Nach seinem unruhigen Halbschlaf war es dunkler. Es dauerte eine Weile, bis die Augen sich an das diffuse Licht gewöhnt hatten. Durst und ein menschliches Bedürfnis drängten ihn, sich aufzusetzen. Der Versuch aufzustehen scheiterte. Er fiel auf die Knie und auf etwas schmales Hartes. Er ertastete eine Eisenkette, die um sein linkes Fußgelenk befestigt war.
Scheiße! Ich muss pissen!
Vom Harndrang getrieben krabbelte er auf allen vieren über den Steinboden, der sich an manchen Stellen lehmig anfühlte. Bei seiner Statur und Gewicht ein anstrengendes Unterfangen. Der Körper war dafür nicht ausgelegt. Die Augen hatten sich inzwischen vollständig den Lichtverhältnissen angepasst. Er erspähte eine helle Campingtoilette.
Er zog sich hoch, mühselig genug, und schaffte es erst nach dem fünften Versuch, sich daraufzusetzen. Die Beschwernis, sich aufzuraffen, und der Kampf mit dem Knopf seiner Hose, ließen ihn schwer atmen. Neben ihm stand ein großer weißer Wassertank, darunter zwei Schüsseln. Ein Handtuch, Seife, eine Zahnbürste und ein Becher mit einem Trinkrohr.
Zahnbürste? Ein verdammt schlechter Scherz.

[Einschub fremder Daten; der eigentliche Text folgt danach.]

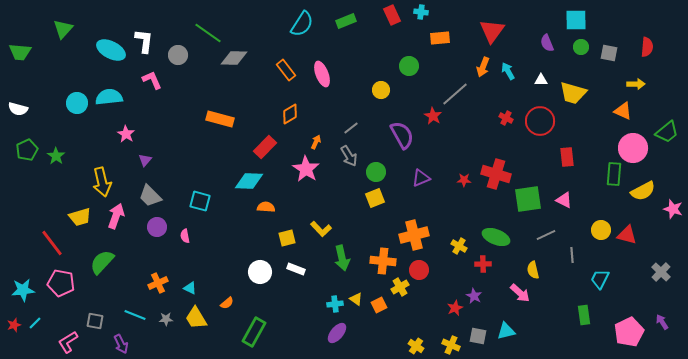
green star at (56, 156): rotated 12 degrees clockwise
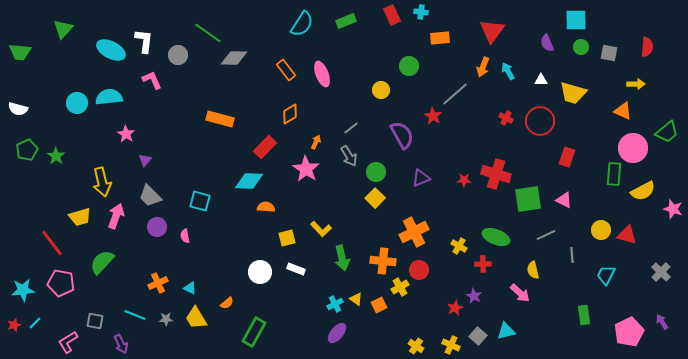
red rectangle at (567, 157): rotated 24 degrees clockwise
yellow square at (375, 198): rotated 24 degrees counterclockwise
orange cross at (414, 235): moved 3 px up; rotated 12 degrees counterclockwise
cyan trapezoid at (600, 279): moved 6 px right, 4 px up
cyan cross at (335, 304): rotated 21 degrees counterclockwise
gray square at (478, 336): rotated 30 degrees clockwise
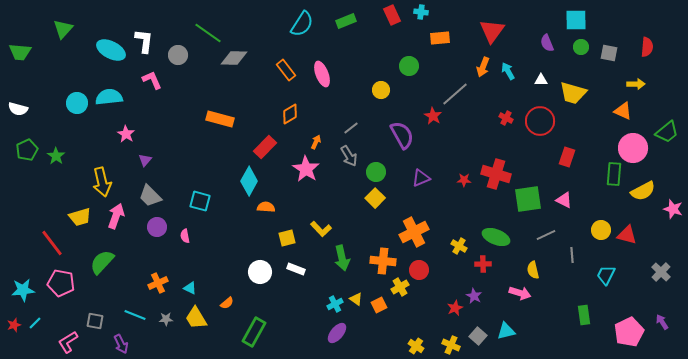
cyan diamond at (249, 181): rotated 64 degrees counterclockwise
pink arrow at (520, 293): rotated 25 degrees counterclockwise
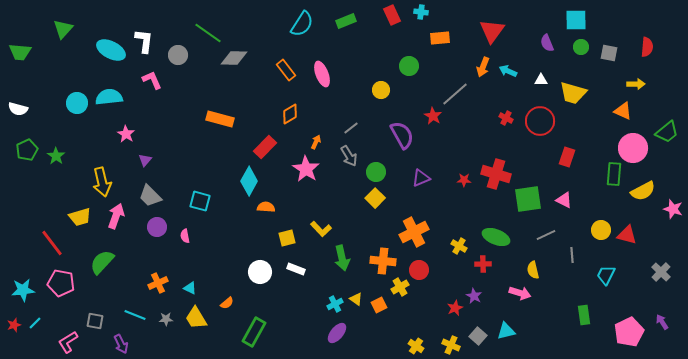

Er drehte seinen Kopf. Dort befand sich ein Steinabsatz, der mit dem Mauerwerk verschmolz. Daneben die Befestigung der Kette, die seinen Radius erheblich einschränkte. Und sein Lager aus zwei übereinandergelegten Matratzen.
Sind das Decken?
Er erhob sich vom Klo, was seine Muskulatur prompt quittierte. Er sackte zusammen. Eine gefühlte Ewigkeit verging, bis er die Hose wieder hochgezogen hatte.
Früher lagen wir immer auf dem Boden oder auf dem Bett, um sich in eine Jeans zu zwängen ... ich muss aufstehen! Stehen! Befehl an Beine: hinstellen! So ein Hurendreck!
Er kroch zum Wasserbehälter, betätigte den kleinen Hahn, wusch sich kniend die Hände mit Seife. Es brannte.
Er konnte nicht genau sehen, welcher Art die Verletzungen waren, vermutete Schürfwunden. Sein Gesicht spannte unter der Maske. Den Becher füllte er halb mit Wasser und sog es gierig über das relativ breite Trinkröhrchen ein. Er befüllte ihn ein zweites Mal und trank ihn aus.
Ich muss sparsam mit dem Wasser sein. Vielleicht reicht es nicht aus. Andererseits. Warum sollte es nicht genügen? Meine Frau wird mich suchen lassen. Sicherlich finden sie mich bald.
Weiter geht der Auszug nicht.